— Dataset entries —

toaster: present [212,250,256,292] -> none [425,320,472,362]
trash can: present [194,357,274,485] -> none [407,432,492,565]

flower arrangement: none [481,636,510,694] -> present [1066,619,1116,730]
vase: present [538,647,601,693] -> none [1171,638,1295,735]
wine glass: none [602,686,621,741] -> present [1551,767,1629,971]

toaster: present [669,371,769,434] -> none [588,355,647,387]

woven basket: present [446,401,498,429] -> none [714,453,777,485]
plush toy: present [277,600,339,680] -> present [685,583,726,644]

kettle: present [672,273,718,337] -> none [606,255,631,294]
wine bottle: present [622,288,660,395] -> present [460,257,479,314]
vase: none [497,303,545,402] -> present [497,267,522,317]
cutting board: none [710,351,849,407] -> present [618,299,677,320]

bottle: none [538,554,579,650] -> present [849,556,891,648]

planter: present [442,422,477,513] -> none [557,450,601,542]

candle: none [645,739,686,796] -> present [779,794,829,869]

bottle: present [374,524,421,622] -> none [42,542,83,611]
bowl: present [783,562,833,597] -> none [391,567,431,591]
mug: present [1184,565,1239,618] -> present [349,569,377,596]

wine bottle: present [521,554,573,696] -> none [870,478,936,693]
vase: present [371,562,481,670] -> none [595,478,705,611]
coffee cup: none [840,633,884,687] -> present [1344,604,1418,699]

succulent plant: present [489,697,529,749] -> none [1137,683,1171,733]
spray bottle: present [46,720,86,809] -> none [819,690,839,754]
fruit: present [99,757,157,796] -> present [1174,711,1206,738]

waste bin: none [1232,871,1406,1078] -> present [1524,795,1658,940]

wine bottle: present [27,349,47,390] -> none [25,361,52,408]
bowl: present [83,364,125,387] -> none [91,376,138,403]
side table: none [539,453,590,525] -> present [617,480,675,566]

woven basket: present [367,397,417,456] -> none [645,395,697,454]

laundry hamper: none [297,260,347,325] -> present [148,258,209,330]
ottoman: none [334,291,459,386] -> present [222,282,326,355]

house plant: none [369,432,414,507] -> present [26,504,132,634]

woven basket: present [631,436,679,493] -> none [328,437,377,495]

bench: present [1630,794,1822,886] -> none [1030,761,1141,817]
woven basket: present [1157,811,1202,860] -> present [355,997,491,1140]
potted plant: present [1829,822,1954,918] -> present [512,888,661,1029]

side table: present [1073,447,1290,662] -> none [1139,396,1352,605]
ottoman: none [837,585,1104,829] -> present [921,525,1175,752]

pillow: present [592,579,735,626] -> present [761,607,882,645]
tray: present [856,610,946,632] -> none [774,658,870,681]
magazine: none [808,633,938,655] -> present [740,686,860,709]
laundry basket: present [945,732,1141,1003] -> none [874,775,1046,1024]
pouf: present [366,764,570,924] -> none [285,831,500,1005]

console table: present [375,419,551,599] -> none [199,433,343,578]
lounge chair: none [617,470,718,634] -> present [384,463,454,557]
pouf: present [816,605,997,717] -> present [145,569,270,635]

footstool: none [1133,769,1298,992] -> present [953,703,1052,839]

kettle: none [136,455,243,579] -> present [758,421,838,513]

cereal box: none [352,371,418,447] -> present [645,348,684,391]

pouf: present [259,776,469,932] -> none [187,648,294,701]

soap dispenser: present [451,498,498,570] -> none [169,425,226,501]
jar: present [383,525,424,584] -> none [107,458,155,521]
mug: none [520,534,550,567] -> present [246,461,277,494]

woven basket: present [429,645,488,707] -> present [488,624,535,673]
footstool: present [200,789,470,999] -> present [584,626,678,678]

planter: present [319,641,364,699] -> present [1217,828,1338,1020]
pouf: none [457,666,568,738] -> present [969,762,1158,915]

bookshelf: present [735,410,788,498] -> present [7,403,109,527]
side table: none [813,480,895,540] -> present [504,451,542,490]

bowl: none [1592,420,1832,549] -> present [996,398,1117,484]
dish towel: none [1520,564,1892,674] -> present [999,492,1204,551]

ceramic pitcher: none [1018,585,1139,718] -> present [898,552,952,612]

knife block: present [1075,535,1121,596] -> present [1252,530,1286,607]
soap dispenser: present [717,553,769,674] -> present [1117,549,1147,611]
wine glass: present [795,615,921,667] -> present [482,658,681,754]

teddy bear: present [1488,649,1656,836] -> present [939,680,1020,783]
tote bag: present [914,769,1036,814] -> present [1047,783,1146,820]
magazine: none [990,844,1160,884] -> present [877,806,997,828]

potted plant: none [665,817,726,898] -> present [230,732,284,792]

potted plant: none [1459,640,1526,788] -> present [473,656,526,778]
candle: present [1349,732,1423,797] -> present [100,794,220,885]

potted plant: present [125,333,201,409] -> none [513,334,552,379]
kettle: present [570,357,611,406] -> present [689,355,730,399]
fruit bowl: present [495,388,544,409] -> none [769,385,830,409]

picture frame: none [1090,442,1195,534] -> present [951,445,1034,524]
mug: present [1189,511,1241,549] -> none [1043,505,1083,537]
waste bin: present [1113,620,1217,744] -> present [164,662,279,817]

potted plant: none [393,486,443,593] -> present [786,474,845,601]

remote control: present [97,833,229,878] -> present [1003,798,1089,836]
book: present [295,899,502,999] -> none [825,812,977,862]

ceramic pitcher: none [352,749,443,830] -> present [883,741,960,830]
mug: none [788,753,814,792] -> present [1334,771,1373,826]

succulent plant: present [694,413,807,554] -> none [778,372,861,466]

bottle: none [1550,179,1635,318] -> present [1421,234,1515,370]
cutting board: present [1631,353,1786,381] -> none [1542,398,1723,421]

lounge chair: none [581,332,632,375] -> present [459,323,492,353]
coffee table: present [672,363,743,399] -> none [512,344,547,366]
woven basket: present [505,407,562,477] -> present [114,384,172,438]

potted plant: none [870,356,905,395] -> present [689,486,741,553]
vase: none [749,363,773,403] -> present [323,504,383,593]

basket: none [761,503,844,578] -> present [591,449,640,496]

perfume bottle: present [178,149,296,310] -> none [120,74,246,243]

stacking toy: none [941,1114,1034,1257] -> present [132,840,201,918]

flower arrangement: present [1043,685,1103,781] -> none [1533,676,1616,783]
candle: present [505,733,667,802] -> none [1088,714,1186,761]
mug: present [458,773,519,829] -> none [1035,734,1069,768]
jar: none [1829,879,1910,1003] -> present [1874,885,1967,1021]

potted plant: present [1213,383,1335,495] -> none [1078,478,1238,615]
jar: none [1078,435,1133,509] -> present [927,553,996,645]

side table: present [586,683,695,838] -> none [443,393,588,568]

— Problem statement —
The data must be printed verbatim, line by line.

— Output for this exercise —
toaster: present [212,250,256,292] -> none [425,320,472,362]
trash can: present [194,357,274,485] -> none [407,432,492,565]

flower arrangement: none [481,636,510,694] -> present [1066,619,1116,730]
vase: present [538,647,601,693] -> none [1171,638,1295,735]
wine glass: none [602,686,621,741] -> present [1551,767,1629,971]

toaster: present [669,371,769,434] -> none [588,355,647,387]

woven basket: present [446,401,498,429] -> none [714,453,777,485]
plush toy: present [277,600,339,680] -> present [685,583,726,644]

kettle: present [672,273,718,337] -> none [606,255,631,294]
wine bottle: present [622,288,660,395] -> present [460,257,479,314]
vase: none [497,303,545,402] -> present [497,267,522,317]
cutting board: none [710,351,849,407] -> present [618,299,677,320]

bottle: none [538,554,579,650] -> present [849,556,891,648]

planter: present [442,422,477,513] -> none [557,450,601,542]

candle: none [645,739,686,796] -> present [779,794,829,869]

bottle: present [374,524,421,622] -> none [42,542,83,611]
bowl: present [783,562,833,597] -> none [391,567,431,591]
mug: present [1184,565,1239,618] -> present [349,569,377,596]

wine bottle: present [521,554,573,696] -> none [870,478,936,693]
vase: present [371,562,481,670] -> none [595,478,705,611]
coffee cup: none [840,633,884,687] -> present [1344,604,1418,699]

succulent plant: present [489,697,529,749] -> none [1137,683,1171,733]
spray bottle: present [46,720,86,809] -> none [819,690,839,754]
fruit: present [99,757,157,796] -> present [1174,711,1206,738]

waste bin: none [1232,871,1406,1078] -> present [1524,795,1658,940]

wine bottle: present [27,349,47,390] -> none [25,361,52,408]
bowl: present [83,364,125,387] -> none [91,376,138,403]
side table: none [539,453,590,525] -> present [617,480,675,566]

woven basket: present [367,397,417,456] -> none [645,395,697,454]

laundry hamper: none [297,260,347,325] -> present [148,258,209,330]
ottoman: none [334,291,459,386] -> present [222,282,326,355]

house plant: none [369,432,414,507] -> present [26,504,132,634]

woven basket: present [631,436,679,493] -> none [328,437,377,495]

bench: present [1630,794,1822,886] -> none [1030,761,1141,817]
woven basket: present [1157,811,1202,860] -> present [355,997,491,1140]
potted plant: present [1829,822,1954,918] -> present [512,888,661,1029]

side table: present [1073,447,1290,662] -> none [1139,396,1352,605]
ottoman: none [837,585,1104,829] -> present [921,525,1175,752]

pillow: present [592,579,735,626] -> present [761,607,882,645]
tray: present [856,610,946,632] -> none [774,658,870,681]
magazine: none [808,633,938,655] -> present [740,686,860,709]
laundry basket: present [945,732,1141,1003] -> none [874,775,1046,1024]
pouf: present [366,764,570,924] -> none [285,831,500,1005]

console table: present [375,419,551,599] -> none [199,433,343,578]
lounge chair: none [617,470,718,634] -> present [384,463,454,557]
pouf: present [816,605,997,717] -> present [145,569,270,635]

footstool: none [1133,769,1298,992] -> present [953,703,1052,839]

kettle: none [136,455,243,579] -> present [758,421,838,513]

cereal box: none [352,371,418,447] -> present [645,348,684,391]

pouf: present [259,776,469,932] -> none [187,648,294,701]

soap dispenser: present [451,498,498,570] -> none [169,425,226,501]
jar: present [383,525,424,584] -> none [107,458,155,521]
mug: none [520,534,550,567] -> present [246,461,277,494]

woven basket: present [429,645,488,707] -> present [488,624,535,673]
footstool: present [200,789,470,999] -> present [584,626,678,678]

planter: present [319,641,364,699] -> present [1217,828,1338,1020]
pouf: none [457,666,568,738] -> present [969,762,1158,915]

bookshelf: present [735,410,788,498] -> present [7,403,109,527]
side table: none [813,480,895,540] -> present [504,451,542,490]

bowl: none [1592,420,1832,549] -> present [996,398,1117,484]
dish towel: none [1520,564,1892,674] -> present [999,492,1204,551]

ceramic pitcher: none [1018,585,1139,718] -> present [898,552,952,612]

knife block: present [1075,535,1121,596] -> present [1252,530,1286,607]
soap dispenser: present [717,553,769,674] -> present [1117,549,1147,611]
wine glass: present [795,615,921,667] -> present [482,658,681,754]

teddy bear: present [1488,649,1656,836] -> present [939,680,1020,783]
tote bag: present [914,769,1036,814] -> present [1047,783,1146,820]
magazine: none [990,844,1160,884] -> present [877,806,997,828]

potted plant: none [665,817,726,898] -> present [230,732,284,792]

potted plant: none [1459,640,1526,788] -> present [473,656,526,778]
candle: present [1349,732,1423,797] -> present [100,794,220,885]

potted plant: present [125,333,201,409] -> none [513,334,552,379]
kettle: present [570,357,611,406] -> present [689,355,730,399]
fruit bowl: present [495,388,544,409] -> none [769,385,830,409]

picture frame: none [1090,442,1195,534] -> present [951,445,1034,524]
mug: present [1189,511,1241,549] -> none [1043,505,1083,537]
waste bin: present [1113,620,1217,744] -> present [164,662,279,817]

potted plant: none [393,486,443,593] -> present [786,474,845,601]

remote control: present [97,833,229,878] -> present [1003,798,1089,836]
book: present [295,899,502,999] -> none [825,812,977,862]

ceramic pitcher: none [352,749,443,830] -> present [883,741,960,830]
mug: none [788,753,814,792] -> present [1334,771,1373,826]

succulent plant: present [694,413,807,554] -> none [778,372,861,466]

bottle: none [1550,179,1635,318] -> present [1421,234,1515,370]
cutting board: present [1631,353,1786,381] -> none [1542,398,1723,421]

lounge chair: none [581,332,632,375] -> present [459,323,492,353]
coffee table: present [672,363,743,399] -> none [512,344,547,366]
woven basket: present [505,407,562,477] -> present [114,384,172,438]

potted plant: none [870,356,905,395] -> present [689,486,741,553]
vase: none [749,363,773,403] -> present [323,504,383,593]

basket: none [761,503,844,578] -> present [591,449,640,496]

perfume bottle: present [178,149,296,310] -> none [120,74,246,243]

stacking toy: none [941,1114,1034,1257] -> present [132,840,201,918]

flower arrangement: present [1043,685,1103,781] -> none [1533,676,1616,783]
candle: present [505,733,667,802] -> none [1088,714,1186,761]
mug: present [458,773,519,829] -> none [1035,734,1069,768]
jar: none [1829,879,1910,1003] -> present [1874,885,1967,1021]

potted plant: present [1213,383,1335,495] -> none [1078,478,1238,615]
jar: none [1078,435,1133,509] -> present [927,553,996,645]

side table: present [586,683,695,838] -> none [443,393,588,568]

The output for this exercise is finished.